(TASK DETAILS):
Nothing but a number should be returned: the count of lines in the records that contain "President".

Page images and extracted text:
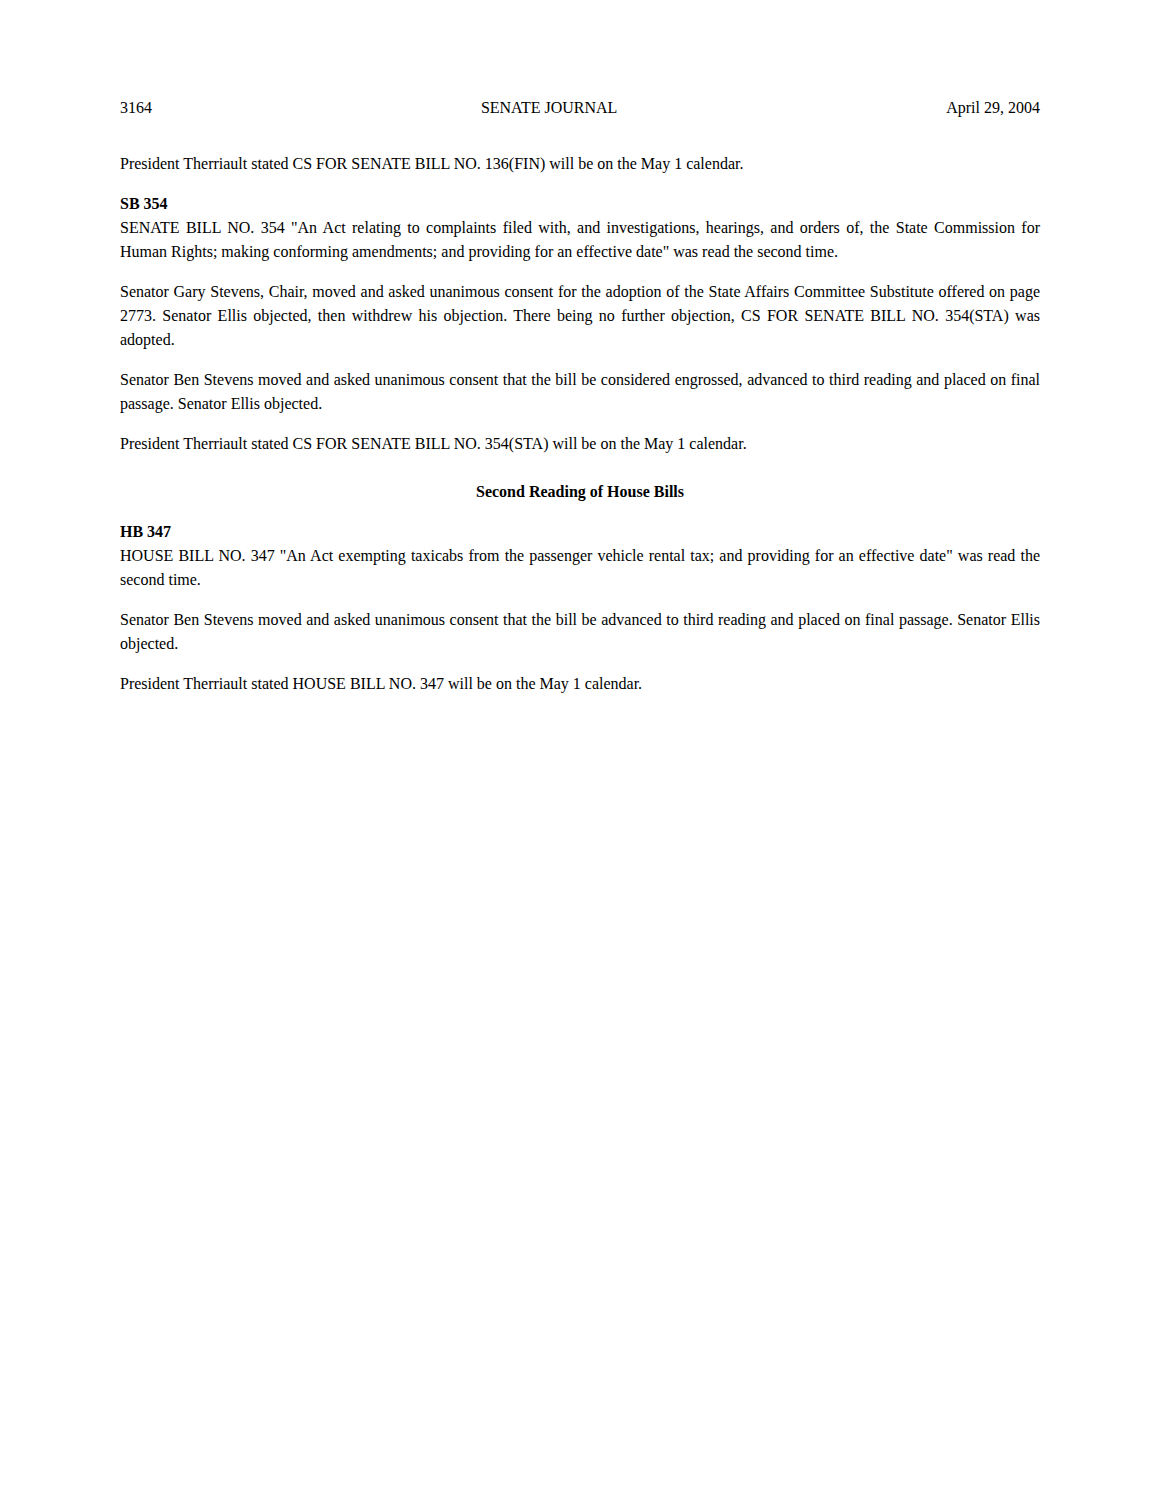3164 SENATE JOURNAL April 29, 2004
President Therriault stated CS FOR SENATE BILL NO. 136(FIN) will be on the May 1 calendar.
SB 354
SENATE BILL NO. 354 "An Act relating to complaints filed with, and investigations, hearings, and orders of, the State Commission for Human Rights; making conforming amendments; and providing for an effective date" was read the second time.
Senator Gary Stevens, Chair, moved and asked unanimous consent for the adoption of the State Affairs Committee Substitute offered on page 2773. Senator Ellis objected, then withdrew his objection. There being no further objection, CS FOR SENATE BILL NO. 354(STA) was adopted.
Senator Ben Stevens moved and asked unanimous consent that the bill be considered engrossed, advanced to third reading and placed on final passage. Senator Ellis objected.
President Therriault stated CS FOR SENATE BILL NO. 354(STA) will be on the May 1 calendar.
Second Reading of House Bills
HB 347
HOUSE BILL NO. 347 "An Act exempting taxicabs from the passenger vehicle rental tax; and providing for an effective date" was read the second time.
Senator Ben Stevens moved and asked unanimous consent that the bill be advanced to third reading and placed on final passage. Senator Ellis objected.
President Therriault stated HOUSE BILL NO. 347 will be on the May 1 calendar.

(RESULT):
3